**Текст для чтения**
################
Дня через два или три по приезде губернатора пришел к нам Кумаджеро сказать по повелению первого по губернаторе начальника гинмиягу Сампея, чтобы учили русскому языку приехавших недавно из столицы ученого и голландского переводчика и сказывали им все то, о чем нас станут спрашивать. «Странно мне кажется, — сказал я Кумаджеро, — что губернатор по приезде своем сюда нас не видал и не объявил нам еще, какое решение в рассуждении нас сделало японское правительство, а хочет, чтоб мы учили присланных из столицы людей». Потом я спросил через стену господина Мура, как он думает о сем предложении. Он мне отвечал, что, пока губернатор не объявит решения об нашем деле, дотоле не будет он ни под каким видом учить японцев, а коль скоро такое объявление последует, тогда он рад будет день и ночь учить их. Я советовал ему до прибытия наших судов по нескольку часов каждый день с ними заниматься и заметил, что тогда мы будем в состоянии узнать подлинное намерение японцев в рассуждении нас и взять другие меры; но господин Мур отнюдь на мое мнение согласиться не хотел. Тогда я не постигал причины такой его твердости, полагая, что он все старое позабыл и сделался опять с нами единодушным, но после открылось другое.
################
**Порядок выполнения**
Продолжите отрывок о том, как пленников просят учить японцев русскому языку, начав сразу после его последнего предложения. Приведенные далее позиции к отрывку никакого отношения не имеют.

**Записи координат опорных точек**
################
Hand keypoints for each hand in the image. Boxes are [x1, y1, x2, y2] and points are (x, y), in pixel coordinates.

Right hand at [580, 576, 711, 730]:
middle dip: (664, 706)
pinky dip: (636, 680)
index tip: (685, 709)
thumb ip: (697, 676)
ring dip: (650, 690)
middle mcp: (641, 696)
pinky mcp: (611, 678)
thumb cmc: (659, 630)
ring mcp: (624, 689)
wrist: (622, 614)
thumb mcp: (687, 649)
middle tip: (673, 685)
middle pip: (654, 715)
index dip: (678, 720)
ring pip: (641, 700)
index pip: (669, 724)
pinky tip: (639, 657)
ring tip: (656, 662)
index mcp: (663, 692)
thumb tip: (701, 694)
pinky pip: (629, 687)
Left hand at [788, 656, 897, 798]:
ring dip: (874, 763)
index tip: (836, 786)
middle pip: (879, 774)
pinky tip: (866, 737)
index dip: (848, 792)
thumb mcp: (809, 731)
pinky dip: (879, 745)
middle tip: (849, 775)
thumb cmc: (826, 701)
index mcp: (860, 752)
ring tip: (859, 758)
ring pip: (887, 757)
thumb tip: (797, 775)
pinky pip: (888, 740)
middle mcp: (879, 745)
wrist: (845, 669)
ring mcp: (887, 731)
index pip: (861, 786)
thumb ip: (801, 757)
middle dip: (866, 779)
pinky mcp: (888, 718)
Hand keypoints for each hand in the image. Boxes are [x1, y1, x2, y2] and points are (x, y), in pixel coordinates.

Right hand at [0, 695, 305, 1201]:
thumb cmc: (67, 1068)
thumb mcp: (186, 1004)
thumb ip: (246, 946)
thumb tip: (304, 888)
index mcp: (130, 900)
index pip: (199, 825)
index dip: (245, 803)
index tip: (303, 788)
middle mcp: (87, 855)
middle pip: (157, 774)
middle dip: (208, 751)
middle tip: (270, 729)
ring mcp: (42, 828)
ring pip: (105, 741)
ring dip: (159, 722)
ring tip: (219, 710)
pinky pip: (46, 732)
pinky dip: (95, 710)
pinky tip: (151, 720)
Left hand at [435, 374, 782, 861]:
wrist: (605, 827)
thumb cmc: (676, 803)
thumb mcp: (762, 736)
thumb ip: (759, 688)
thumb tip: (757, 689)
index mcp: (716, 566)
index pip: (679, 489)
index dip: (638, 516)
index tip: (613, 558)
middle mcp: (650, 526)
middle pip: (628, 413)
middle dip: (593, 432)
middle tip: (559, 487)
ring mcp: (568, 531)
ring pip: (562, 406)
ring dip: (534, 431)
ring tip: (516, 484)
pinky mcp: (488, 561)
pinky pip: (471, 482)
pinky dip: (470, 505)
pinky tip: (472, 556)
################
**Письменный ответ**
Таким образом, Кумаджеро оставил нас, не получая никакого решительного ответа; а через несколько дней после сего повели меня и господина Мура в замок, где первые два по губернаторе начальника, в присутствии других чиновников, нам объявили, что им повелено писать к начальникам русских кораблей, если они придут к японским берегам, и требовать объяснения касательно поступков Хво-стова от начальства какой-нибудь нашей губернии или области; почему, сказали они, намерение их есть послать во все главные порты* ( * В Кунашир, на Итуруп, на Сахалин, в Аткис и Хакодаде.)северных владений письма, заключающие показанное требование, с русским переводом; перевод должны сделать мы вместе с Теске и Кумаджеро; а теперь они хотят нам показать и изъяснить письмо их, на японском языке писанное, и узнать наши мысли, прилично ли будет с их стороны послать оное в Россию. Тогда переводчики растолковали нам содержание сего письма. Я нашел, что оно было написано весьма основательно, и благодарил их за такое доброе намерение, которое может избавить как Россию, так и Японию от бесполезного кровопролития, и уверял, что правительство наше, конечно, доставит им удовлетворительный ответ. После сего они объявили, что если суда наши придут к самому городу Матсмаю или Хакодаде, то намерены они с помянутым письмом отправить одного или двух из наших матросов. При сем случае я заметил, что такое намерение весьма похвально, ибо матросы, явясь на наши корабли, тотчас могут уверить соотечественников наших, что мы живы; а для той же причины просил их позволить нам написать записочки, что мы все живы, и приложить оные к письмам, кои они думают разослать по портам. Японцы тотчас на предложение мое согласились, но сказали, что записки наши должны быть как можно короче и что их прежде нужно послать на утверждение в столицу, и потому советовали нам поскорее их написать, что я и сделал немедленно по возвращении домой.

После сего приступили мы к переводу японской ноты, для чего позволено было и господину Муру с Алексеем к нам ходить. В это же самое время явились и ученый с переводчиком голландского языка. Первое их посещение было церемониальное: о деле они ничего с нами не говорили, а только принесли нам в гостинец конфет, познакомились с нами и выпросили у меня на время французские лексиконы и еще две книги.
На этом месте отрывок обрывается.